Back to postsArnold Lupamo
Jan 18, 2025·4 min read

Why I contribute to open source

Open source taught me more about software engineering than any course. Here's what I've learned and why I keep coming back.


My first open source contribution was terrifying. Reading a codebase built by engineers far more experienced than me, trying to understand conventions I'd never seen, writing a PR knowing strangers would critique every line.

It was also the best decision I made as a self-taught developer.

What you actually learn

Courses teach you to build things. Open source teaches you to build things *with other people* — which is most of what professional software engineering actually is.

In my Wikimedia Foundation internship, I wasn't just writing React components. I was:

  • Reading code written by engineers across time zones
  • Understanding *why* decisions were made, not just what they were
  • Writing code that others would maintain long after I was gone
  • Communicating design choices in PRs and discussions
  • None of that maps cleanly to a tutorial.

    The compounding effect

    Each contribution builds context.
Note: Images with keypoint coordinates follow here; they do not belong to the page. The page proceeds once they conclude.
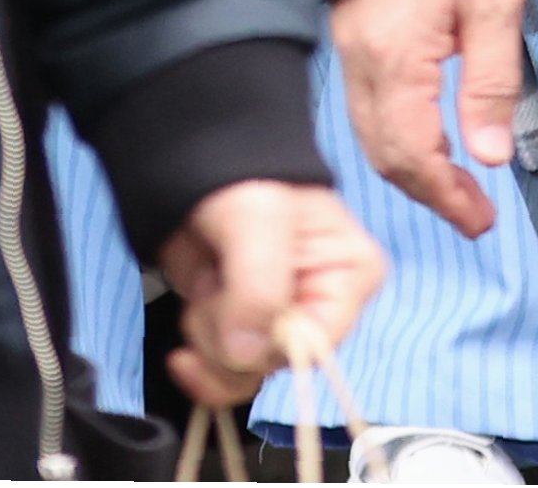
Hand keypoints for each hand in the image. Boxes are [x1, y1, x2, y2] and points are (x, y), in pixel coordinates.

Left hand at [160, 181, 384, 405]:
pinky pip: (226, 376)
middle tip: (217, 282)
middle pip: (279, 364)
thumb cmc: (243, 176)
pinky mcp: (244, 329)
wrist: (193, 161)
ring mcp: (279, 321)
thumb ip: (259, 285)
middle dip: (234, 335)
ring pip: (248, 374)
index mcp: (350, 275)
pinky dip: (200, 362)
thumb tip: (245, 354)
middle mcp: (322, 305)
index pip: (319, 343)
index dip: (273, 341)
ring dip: (211, 341)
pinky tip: (187, 336)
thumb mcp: (258, 218)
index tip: (239, 312)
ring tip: (207, 284)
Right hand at [330, 0, 525, 237]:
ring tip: (456, 184)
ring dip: (410, 167)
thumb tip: (490, 153)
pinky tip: (428, 136)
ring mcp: (348, 46)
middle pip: (384, 153)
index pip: (412, 153)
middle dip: (428, 192)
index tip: (479, 218)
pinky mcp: (349, 34)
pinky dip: (394, 134)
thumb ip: (492, 84)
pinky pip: (364, 103)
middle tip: (472, 212)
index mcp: (395, 55)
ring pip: (369, 133)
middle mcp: (360, 57)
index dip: (446, 197)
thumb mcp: (495, 5)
After a few months in a codebase you start developing intuition for its patterns, its weak spots, where the technical debt lives. That intuition is genuinely valuable and surprisingly rare.

    Where to start

    Don't look for "good first issues" on random repos. Find something you actually use and care about. Read the code. File a detailed bug report. That's already contributing. A PR will follow naturally once you understand the codebase.

    The Wikimedia ecosystem — Wikipedia, Wikidata, Commons — is a great place to start if you want meaningful global impact. The community is welcoming and the problems are real.